:: Your objective ::
Reproduce every entry exactly as given.

Collected data:
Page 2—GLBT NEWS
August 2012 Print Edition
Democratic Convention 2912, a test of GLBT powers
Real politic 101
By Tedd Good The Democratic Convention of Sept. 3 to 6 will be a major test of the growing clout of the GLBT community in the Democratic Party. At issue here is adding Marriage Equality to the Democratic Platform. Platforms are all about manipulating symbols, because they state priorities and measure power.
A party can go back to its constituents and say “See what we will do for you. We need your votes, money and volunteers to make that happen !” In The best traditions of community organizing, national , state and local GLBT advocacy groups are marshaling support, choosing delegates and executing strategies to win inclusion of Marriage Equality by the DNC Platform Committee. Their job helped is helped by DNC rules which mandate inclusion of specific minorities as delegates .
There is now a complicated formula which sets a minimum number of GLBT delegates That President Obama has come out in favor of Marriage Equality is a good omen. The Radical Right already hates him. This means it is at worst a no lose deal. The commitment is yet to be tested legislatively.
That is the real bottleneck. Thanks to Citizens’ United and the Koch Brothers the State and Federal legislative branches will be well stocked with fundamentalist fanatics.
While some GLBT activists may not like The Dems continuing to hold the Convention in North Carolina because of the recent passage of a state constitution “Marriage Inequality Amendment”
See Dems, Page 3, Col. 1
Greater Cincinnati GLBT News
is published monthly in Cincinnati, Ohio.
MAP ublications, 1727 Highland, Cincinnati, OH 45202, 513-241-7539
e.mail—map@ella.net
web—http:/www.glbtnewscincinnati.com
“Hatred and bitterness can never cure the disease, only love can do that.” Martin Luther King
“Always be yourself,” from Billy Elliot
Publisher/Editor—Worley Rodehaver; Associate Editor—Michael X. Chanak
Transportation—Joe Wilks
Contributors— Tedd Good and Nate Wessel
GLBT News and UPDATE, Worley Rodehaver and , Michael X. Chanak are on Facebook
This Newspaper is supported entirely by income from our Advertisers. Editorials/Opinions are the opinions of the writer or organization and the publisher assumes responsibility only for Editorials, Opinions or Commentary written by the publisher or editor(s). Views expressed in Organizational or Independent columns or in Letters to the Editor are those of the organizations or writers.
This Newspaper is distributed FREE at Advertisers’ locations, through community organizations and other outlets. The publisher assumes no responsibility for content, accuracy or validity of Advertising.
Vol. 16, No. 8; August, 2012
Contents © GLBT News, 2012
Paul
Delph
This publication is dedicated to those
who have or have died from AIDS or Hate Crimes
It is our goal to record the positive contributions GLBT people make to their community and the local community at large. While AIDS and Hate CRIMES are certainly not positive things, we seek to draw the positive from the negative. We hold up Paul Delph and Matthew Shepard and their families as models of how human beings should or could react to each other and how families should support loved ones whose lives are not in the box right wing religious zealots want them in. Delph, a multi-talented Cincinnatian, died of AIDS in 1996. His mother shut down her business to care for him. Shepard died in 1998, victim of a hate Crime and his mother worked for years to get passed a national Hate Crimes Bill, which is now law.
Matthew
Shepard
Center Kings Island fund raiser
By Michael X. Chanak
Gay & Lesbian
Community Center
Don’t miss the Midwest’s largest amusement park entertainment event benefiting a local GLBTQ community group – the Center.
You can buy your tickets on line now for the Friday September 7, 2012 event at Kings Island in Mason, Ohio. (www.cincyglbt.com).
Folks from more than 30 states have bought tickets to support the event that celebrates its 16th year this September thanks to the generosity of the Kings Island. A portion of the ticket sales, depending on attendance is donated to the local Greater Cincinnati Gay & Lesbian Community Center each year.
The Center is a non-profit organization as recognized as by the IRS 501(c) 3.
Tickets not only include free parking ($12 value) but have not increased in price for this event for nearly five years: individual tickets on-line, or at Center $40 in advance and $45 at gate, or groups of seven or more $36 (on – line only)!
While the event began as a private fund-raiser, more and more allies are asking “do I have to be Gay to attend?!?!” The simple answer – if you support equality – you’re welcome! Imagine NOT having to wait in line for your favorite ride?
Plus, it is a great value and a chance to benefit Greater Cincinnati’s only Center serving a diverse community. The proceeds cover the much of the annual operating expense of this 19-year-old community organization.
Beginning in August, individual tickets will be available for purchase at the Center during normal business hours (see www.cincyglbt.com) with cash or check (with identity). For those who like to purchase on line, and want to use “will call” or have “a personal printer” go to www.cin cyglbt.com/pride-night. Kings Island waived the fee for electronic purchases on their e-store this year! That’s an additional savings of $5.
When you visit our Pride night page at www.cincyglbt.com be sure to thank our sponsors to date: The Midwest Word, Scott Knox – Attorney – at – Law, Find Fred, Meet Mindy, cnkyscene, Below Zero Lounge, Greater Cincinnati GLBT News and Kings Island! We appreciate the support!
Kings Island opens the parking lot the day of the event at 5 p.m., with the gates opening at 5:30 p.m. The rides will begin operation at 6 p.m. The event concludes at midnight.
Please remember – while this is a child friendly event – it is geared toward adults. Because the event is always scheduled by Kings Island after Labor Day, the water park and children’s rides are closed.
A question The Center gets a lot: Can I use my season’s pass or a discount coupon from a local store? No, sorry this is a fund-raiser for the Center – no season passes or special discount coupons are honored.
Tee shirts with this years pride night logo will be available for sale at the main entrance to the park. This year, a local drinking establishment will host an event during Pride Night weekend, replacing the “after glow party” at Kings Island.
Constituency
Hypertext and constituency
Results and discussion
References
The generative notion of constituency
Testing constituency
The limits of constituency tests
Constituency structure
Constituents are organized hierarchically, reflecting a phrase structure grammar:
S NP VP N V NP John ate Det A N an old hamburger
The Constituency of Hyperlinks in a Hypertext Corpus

:: Solution below ::
Page 2—GLBT NEWS
August 2012 Print Edition
Democratic Convention 2912, a test of GLBT powers
Real politic 101
By Tedd Good The Democratic Convention of Sept. 3 to 6 will be a major test of the growing clout of the GLBT community in the Democratic Party. At issue here is adding Marriage Equality to the Democratic Platform. Platforms are all about manipulating symbols, because they state priorities and measure power.
A party can go back to its constituents and say “See what we will do for you. We need your votes, money and volunteers to make that happen !” In The best traditions of community organizing, national , state and local GLBT advocacy groups are marshaling support, choosing delegates and executing strategies to win inclusion of Marriage Equality by the DNC Platform Committee. Their job helped is helped by DNC rules which mandate inclusion of specific minorities as delegates .
There is now a complicated formula which sets a minimum number of GLBT delegates That President Obama has come out in favor of Marriage Equality is a good omen. The Radical Right already hates him. This means it is at worst a no lose deal. The commitment is yet to be tested legislatively.
That is the real bottleneck. Thanks to Citizens’ United and the Koch Brothers the State and Federal legislative branches will be well stocked with fundamentalist fanatics.
While some GLBT activists may not like The Dems continuing to hold the Convention in North Carolina because of the recent passage of a state constitution “Marriage Inequality Amendment”
See Dems, Page 3, Col. 1
Greater Cincinnati GLBT News
is published monthly in Cincinnati, Ohio.
MAP ublications, 1727 Highland, Cincinnati, OH 45202, 513-241-7539
e.mail—map@ella.net
web—http:/www.glbtnewscincinnati.com
“Hatred and bitterness can never cure the disease, only love can do that.” Martin Luther King
“Always be yourself,” from Billy Elliot
Publisher/Editor—Worley Rodehaver; Associate Editor—Michael X. Chanak
Transportation—Joe Wilks
Contributors— Tedd Good and Nate Wessel
GLBT News and UPDATE, Worley Rodehaver and , Michael X. Chanak are on Facebook
This Newspaper is supported entirely by income from our Advertisers. Editorials/Opinions are the opinions of the writer or organization and the publisher assumes responsibility only for Editorials, Opinions or Commentary written by the publisher or editor(s). Views expressed in Organizational or Independent columns or in Letters to the Editor are those of the organizations or writers.
This Newspaper is distributed FREE at Advertisers’ locations, through community organizations and other outlets. The publisher assumes no responsibility for content, accuracy or validity of Advertising.
Vol. 16, No. 8; August, 2012
Contents © GLBT News, 2012
Paul
Delph
This publication is dedicated to those
who have or have died from AIDS or Hate Crimes
It is our goal to record the positive contributions GLBT people make to their community and the local community at large. While AIDS and Hate CRIMES are certainly not positive things, we seek to draw the positive from the negative. We hold up Paul Delph and Matthew Shepard and their families as models of how human beings should or could react to each other and how families should support loved ones whose lives are not in the box right wing religious zealots want them in. Delph, a multi-talented Cincinnatian, died of AIDS in 1996. His mother shut down her business to care for him. Shepard died in 1998, victim of a hate Crime and his mother worked for years to get passed a national Hate Crimes Bill, which is now law.
Matthew
Shepard
Center Kings Island fund raiser
By Michael X. Chanak
Gay & Lesbian
Community Center
Don’t miss the Midwest’s largest amusement park entertainment event benefiting a local GLBTQ community group – the Center.
You can buy your tickets on line now for the Friday September 7, 2012 event at Kings Island in Mason, Ohio. (www.cincyglbt.com).
Folks from more than 30 states have bought tickets to support the event that celebrates its 16th year this September thanks to the generosity of the Kings Island. A portion of the ticket sales, depending on attendance is donated to the local Greater Cincinnati Gay & Lesbian Community Center each year.
The Center is a non-profit organization as recognized as by the IRS 501(c) 3.
Tickets not only include free parking ($12 value) but have not increased in price for this event for nearly five years: individual tickets on-line, or at Center $40 in advance and $45 at gate, or groups of seven or more $36 (on – line only)!
While the event began as a private fund-raiser, more and more allies are asking “do I have to be Gay to attend?!?!” The simple answer – if you support equality – you’re welcome! Imagine NOT having to wait in line for your favorite ride?
Plus, it is a great value and a chance to benefit Greater Cincinnati’s only Center serving a diverse community. The proceeds cover the much of the annual operating expense of this 19-year-old community organization.
Beginning in August, individual tickets will be available for purchase at the Center during normal business hours (see www.cincyglbt.com) with cash or check (with identity). For those who like to purchase on line, and want to use “will call” or have “a personal printer” go to www.cin cyglbt.com/pride-night. Kings Island waived the fee for electronic purchases on their e-store this year! That’s an additional savings of $5.
When you visit our Pride night page at www.cincyglbt.com be sure to thank our sponsors to date: The Midwest Word, Scott Knox – Attorney – at – Law, Find Fred, Meet Mindy, cnkyscene, Below Zero Lounge, Greater Cincinnati GLBT News and Kings Island! We appreciate the support!
Kings Island opens the parking lot the day of the event at 5 p.m., with the gates opening at 5:30 p.m. The rides will begin operation at 6 p.m. The event concludes at midnight.
Please remember – while this is a child friendly event – it is geared toward adults. Because the event is always scheduled by Kings Island after Labor Day, the water park and children’s rides are closed.
A question The Center gets a lot: Can I use my season’s pass or a discount coupon from a local store? No, sorry this is a fund-raiser for the Center – no season passes or special discount coupons are honored.
Tee shirts with this years pride night logo will be available for sale at the main entrance to the park. This year, a local drinking establishment will host an event during Pride Night weekend, replacing the “after glow party” at Kings Island.
Constituency
Hypertext and constituency
Results and discussion
References
The generative notion of constituency
Testing constituency
The limits of constituency tests
Constituency structure
Constituents are organized hierarchically, reflecting a phrase structure grammar:
S NP VP N V NP John ate Det A N an old hamburger
The Constituency of Hyperlinks in a Hypertext Corpus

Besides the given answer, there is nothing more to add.